## What to work on
For every line in the records below that holds "genius", make a copy.

*** Study material ***

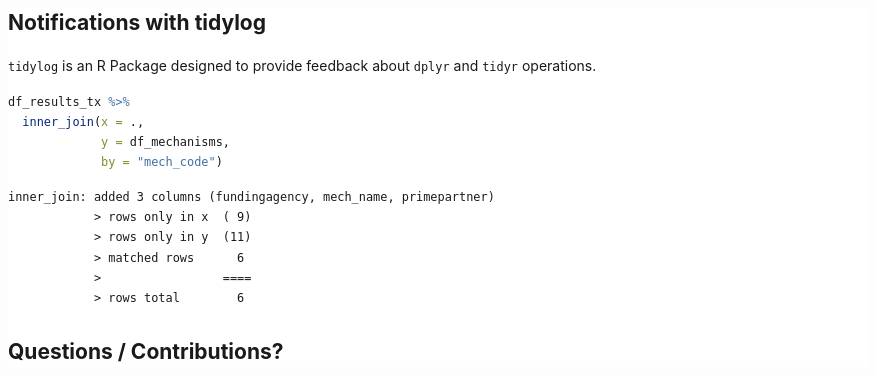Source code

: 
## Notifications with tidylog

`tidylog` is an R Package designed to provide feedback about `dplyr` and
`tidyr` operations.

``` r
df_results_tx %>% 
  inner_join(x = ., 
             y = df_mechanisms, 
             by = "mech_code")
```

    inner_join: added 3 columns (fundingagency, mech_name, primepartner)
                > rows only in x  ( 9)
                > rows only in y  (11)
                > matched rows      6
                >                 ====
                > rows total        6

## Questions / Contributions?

***
*** Study material ***

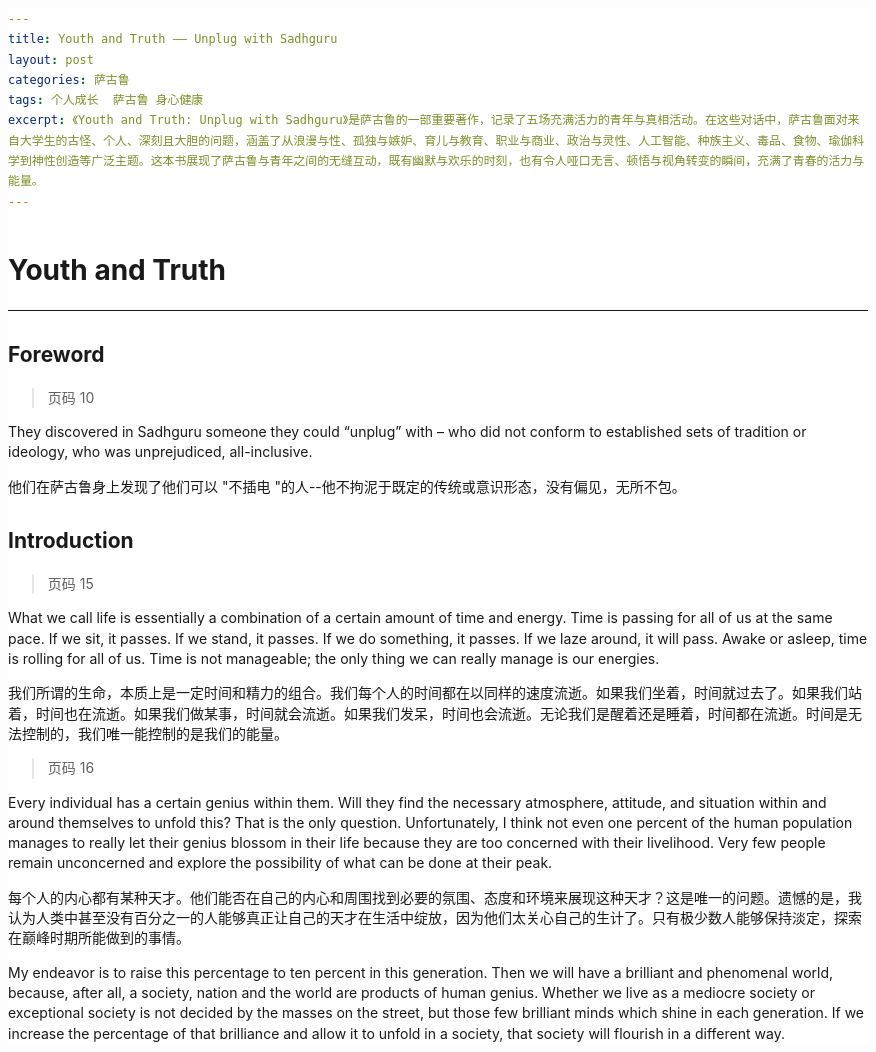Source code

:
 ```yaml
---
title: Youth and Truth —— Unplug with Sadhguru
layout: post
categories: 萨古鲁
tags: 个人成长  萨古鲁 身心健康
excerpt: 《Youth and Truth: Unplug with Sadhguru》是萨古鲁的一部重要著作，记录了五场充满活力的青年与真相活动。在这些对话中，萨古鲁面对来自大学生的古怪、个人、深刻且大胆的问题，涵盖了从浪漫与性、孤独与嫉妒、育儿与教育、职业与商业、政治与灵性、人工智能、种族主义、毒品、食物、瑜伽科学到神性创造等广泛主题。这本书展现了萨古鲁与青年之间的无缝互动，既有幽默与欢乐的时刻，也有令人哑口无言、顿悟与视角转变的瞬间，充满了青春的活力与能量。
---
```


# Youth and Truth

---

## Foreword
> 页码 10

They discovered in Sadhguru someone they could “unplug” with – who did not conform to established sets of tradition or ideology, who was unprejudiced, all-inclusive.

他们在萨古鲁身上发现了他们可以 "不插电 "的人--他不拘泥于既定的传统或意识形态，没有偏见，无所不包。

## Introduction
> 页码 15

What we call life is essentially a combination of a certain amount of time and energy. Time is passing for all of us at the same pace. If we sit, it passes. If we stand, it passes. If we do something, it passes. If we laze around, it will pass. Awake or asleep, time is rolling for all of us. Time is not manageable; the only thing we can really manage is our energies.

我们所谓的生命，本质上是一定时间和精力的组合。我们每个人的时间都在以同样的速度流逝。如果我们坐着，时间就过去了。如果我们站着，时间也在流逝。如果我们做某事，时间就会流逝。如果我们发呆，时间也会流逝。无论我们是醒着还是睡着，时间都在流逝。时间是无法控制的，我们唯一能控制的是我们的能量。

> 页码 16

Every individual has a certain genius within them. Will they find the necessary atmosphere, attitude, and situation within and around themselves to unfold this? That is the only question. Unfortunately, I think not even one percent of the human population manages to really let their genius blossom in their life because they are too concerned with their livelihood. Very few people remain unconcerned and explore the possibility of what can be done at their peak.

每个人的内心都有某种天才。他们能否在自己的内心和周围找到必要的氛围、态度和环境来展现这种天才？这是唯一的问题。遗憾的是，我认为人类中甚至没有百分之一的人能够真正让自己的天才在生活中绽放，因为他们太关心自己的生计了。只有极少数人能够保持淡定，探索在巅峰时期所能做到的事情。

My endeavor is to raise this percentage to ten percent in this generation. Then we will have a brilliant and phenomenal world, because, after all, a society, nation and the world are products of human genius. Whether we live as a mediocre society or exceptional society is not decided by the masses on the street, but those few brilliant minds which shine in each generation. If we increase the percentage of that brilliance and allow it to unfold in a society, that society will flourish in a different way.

***

## Finished task
Every individual has a certain genius within them. Will they find the necessary atmosphere, attitude, and situation within and around themselves to unfold this? That is the only question. Unfortunately, I think not even one percent of the human population manages to really let their genius blossom in their life because they are too concerned with their livelihood. Very few people remain unconcerned and explore the possibility of what can be done at their peak.
My endeavor is to raise this percentage to ten percent in this generation. Then we will have a brilliant and phenomenal world, because, after all, a society, nation and the world are products of human genius. Whether we live as a mediocre society or exceptional society is not decided by the masses on the street, but those few brilliant minds which shine in each generation. If we increase the percentage of that brilliance and allow it to unfold in a society, that society will flourish in a different way.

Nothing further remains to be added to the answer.